The chancellor, campaigning to succeed Tony Blair, said he wanted the 100,000 homes in "carbon neutral" communities to be built on old industrial sites.
Mr Brown told the BBC's Sunday AM he wanted to help create a "home-owning, asset-owning, wealth-owning democracy".
He spoke as Labour said the new leader would be unveiled on Sunday 24 June.
The party's ruling national executive committee met on Sunday and agreed to the timetable for both the leadership - and deputy leadership - contests.
Nominations for the contests will open on Monday at 1430 BST and close on Thursday at 1230 BST. There will be 10 hustings events before the results are announced at a special one day leadership conference in Manchester.
With Mr Blair having said he would step down as prime minister on 27 June, that means there will be three days when he is PM but someone else - almost certainly Mr Brown - is Labour leader.
Mr Brown will have to attend the hustings even if neither of his possible challengers, left-wing MPs Michael Meacher and John McDonnell, get backing from the 45 Labour MPs needed to enter the contest.
They claim that between them they can meet that figure and have said that the one with the least support will step aside in favour of the other.
Mrs Thatcher
As they continue to seek nominations from Labour MPs the two will debate policy with Mr Brown at a conference on Sunday evening.
Although Mr McDonnell told the BBC's Politics Show he believes he can beat Mr Brown, the two are not generally seen as a realistic threat to Mr Brown's chances.
Indeed, the chancellor's campaign has begun by targeting voters at large as much as those in Labour and the trade unions who will decide the party's next leader.
He told Sunday AM he wanted to go further than Margaret Thatcher in extending home ownership.

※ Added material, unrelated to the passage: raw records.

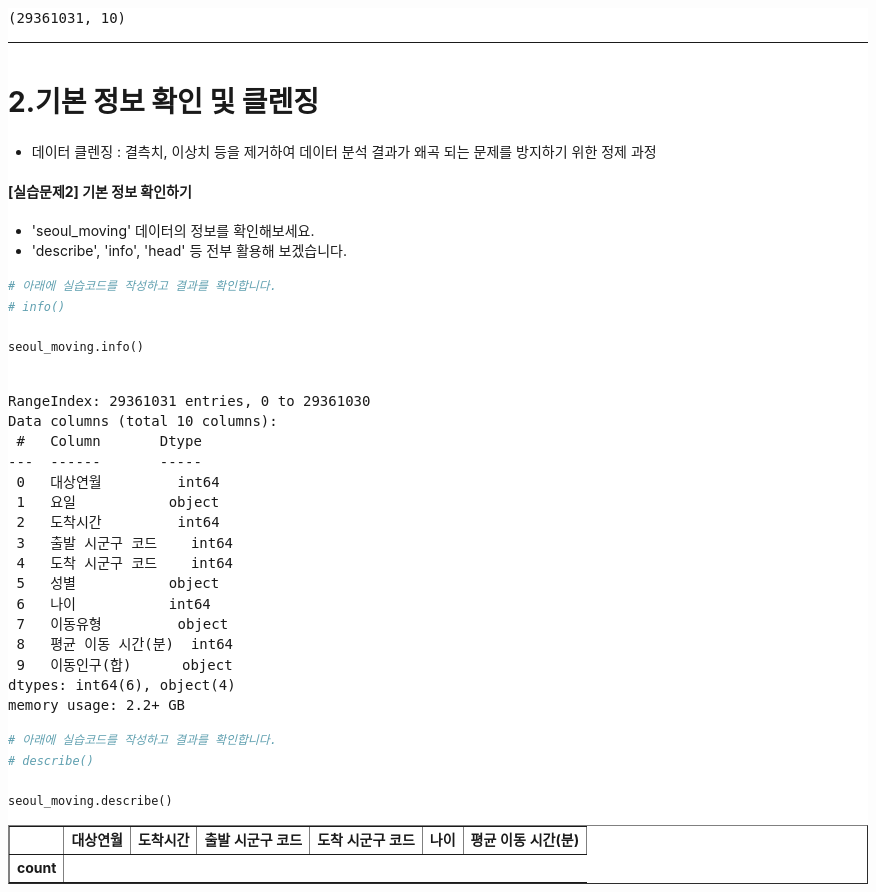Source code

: <pre>
(29361031, 10)
</pre>

---

# 2.기본 정보 확인 및 클렌징

- 데이터 클렌징 : 결측치, 이상치 등을 제거하여 데이터 분석 결과가 왜곡 되는 문제를 방지하기 위한 정제 과정

#### [실습문제2] 기본 정보 확인하기

* 'seoul_moving' 데이터의 정보를 확인해보세요.
* 'describe', 'info', 'head' 등 전부 활용해 보겠습니다.

```python
# 아래에 실습코드를 작성하고 결과를 확인합니다.
# info()

seoul_moving.info()
```

<pre>
<class 'pandas.core.frame.DataFrame'>
RangeIndex: 29361031 entries, 0 to 29361030
Data columns (total 10 columns):
 #   Column       Dtype 
---  ------       ----- 
 0   대상연월         int64 
 1   요일           object
 2   도착시간         int64 
 3   출발 시군구 코드    int64 
 4   도착 시군구 코드    int64 
 5   성별           object
 6   나이           int64 
 7   이동유형         object
 8   평균 이동 시간(분)  int64 
 9   이동인구(합)      object
dtypes: int64(6), object(4)
memory usage: 2.2+ GB
</pre>

```python
# 아래에 실습코드를 작성하고 결과를 확인합니다.
# describe()

seoul_moving.describe()
```

<div>
<table border="1" class="dataframe">
  <thead>
    <tr style="text-align: right;">
      <th></th>
      <th>대상연월</th>
      <th>도착시간</th>
      <th>출발 시군구 코드</th>
      <th>도착 시군구 코드</th>
      <th>나이</th>
      <th>평균 이동 시간(분)</th>
    </tr>
  </thead>
  <tbody>
    <tr>
      <th>count</th>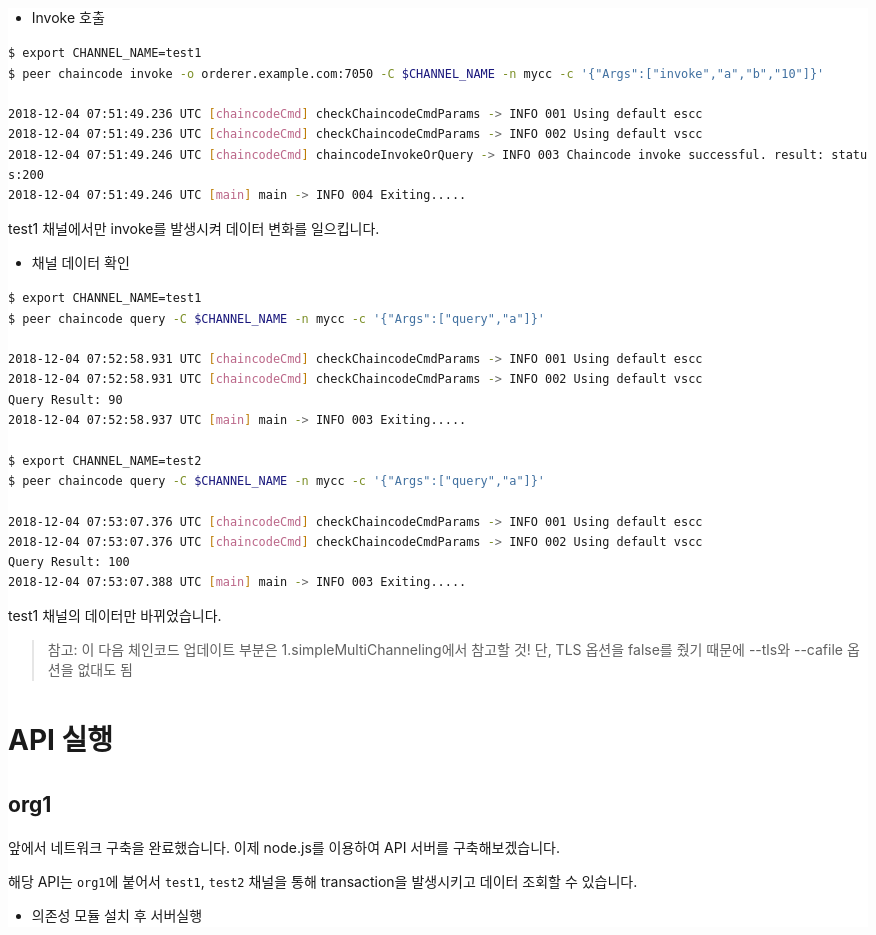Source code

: 
* Invoke 호출

```bash
$ export CHANNEL_NAME=test1
$ peer chaincode invoke -o orderer.example.com:7050 -C $CHANNEL_NAME -n mycc -c '{"Args":["invoke","a","b","10"]}'

2018-12-04 07:51:49.236 UTC [chaincodeCmd] checkChaincodeCmdParams -> INFO 001 Using default escc
2018-12-04 07:51:49.236 UTC [chaincodeCmd] checkChaincodeCmdParams -> INFO 002 Using default vscc
2018-12-04 07:51:49.246 UTC [chaincodeCmd] chaincodeInvokeOrQuery -> INFO 003 Chaincode invoke successful. result: status:200 
2018-12-04 07:51:49.246 UTC [main] main -> INFO 004 Exiting.....
```

test1 채널에서만 invoke를 발생시켜 데이터 변화를 일으킵니다.



* 채널 데이터 확인

```bash
$ export CHANNEL_NAME=test1
$ peer chaincode query -C $CHANNEL_NAME -n mycc -c '{"Args":["query","a"]}' 

2018-12-04 07:52:58.931 UTC [chaincodeCmd] checkChaincodeCmdParams -> INFO 001 Using default escc
2018-12-04 07:52:58.931 UTC [chaincodeCmd] checkChaincodeCmdParams -> INFO 002 Using default vscc
Query Result: 90
2018-12-04 07:52:58.937 UTC [main] main -> INFO 003 Exiting.....

$ export CHANNEL_NAME=test2
$ peer chaincode query -C $CHANNEL_NAME -n mycc -c '{"Args":["query","a"]}' 

2018-12-04 07:53:07.376 UTC [chaincodeCmd] checkChaincodeCmdParams -> INFO 001 Using default escc
2018-12-04 07:53:07.376 UTC [chaincodeCmd] checkChaincodeCmdParams -> INFO 002 Using default vscc
Query Result: 100
2018-12-04 07:53:07.388 UTC [main] main -> INFO 003 Exiting.....
```

test1 채널의 데이터만 바뀌었습니다.

> 참고: 이 다음 체인코드 업데이트 부분은 1.simpleMultiChanneling에서 참고할 것! 단, TLS 옵션을 false를 줬기 때문에 --tls와 --cafile 옵션을 없대도 됨



# API 실행

## org1

앞에서 네트워크 구축을 완료했습니다. 이제 node.js를 이용하여 API 서버를 구축해보겠습니다. 

해당 API는 `org1`에 붙어서 `test1`, `test2` 채널을 통해 transaction을 발생시키고 데이터 조회할 수 있습니다.


* 의존성 모듈 설치 후 서버실행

"But I also recognise you have got to combine the building of housing for ownership with the building of houses for rent in a far more mobile and fluid society," he added.
The proposed five "eco towns" could each contain up to 20,000 homes and showed "imagination" in combining the need for homes with helping the environment.
War powers
The ex-MoD base at Oakington in Cambridgeshire, at present an asylum seeker holding centre, is earmarked for the first of the new towns with 10,000 homes.
Councils will be invited to bid to host the other settlements which Mr Brown said would have bus routes, cycle lanes and schools designed in a way to make them carbon neutral communities overall.
But the Conservatives insisted the idea of "carbon neutral" towns were announced last year by a housing minister.
Shadow chancellor George Osborne said: "It's another example of same old Labour, same old spin."
During the interview Mr Brown confirmed his plans to give Parliament more power over things such as decisions to go to war.
Healthcare
But he rejected suggestions that the Iraq war had been a mistake and said he planned to visit the country.
Asked what mistakes had been made since Labour came to power in 1997 Mr Brown said: "I think if you look back over the last ten years, what happened over the Dome was a mistake."
He also said his announcement of a 75p pension rise "could have been done far better".
And, although he defended it, he acknowledged there were "always lessons to learn" from criticism that he had indulged in spin in the Budget when he announced a headline 2p cut in the basic rate of tax, even though other changes meant many people would not be better off.
On the National Health Service he said "we've still got a lot to do to show people" it is moving "into the modern era... there for people when they need it".
He said he did not think the health service should be given full independence, saying ministers still needed to make funding decisions, but he talked up the local accountability allowed by foundation hospitals.
But for the Conservatives, the shadow health secretary Andrew Lansley said: "Gordon Brown is responsible for Labour's financial mismanagement of the NHS. He failed to make the NHS a priority during his 10 years as chancellor and his rhetoric... is unconvincing."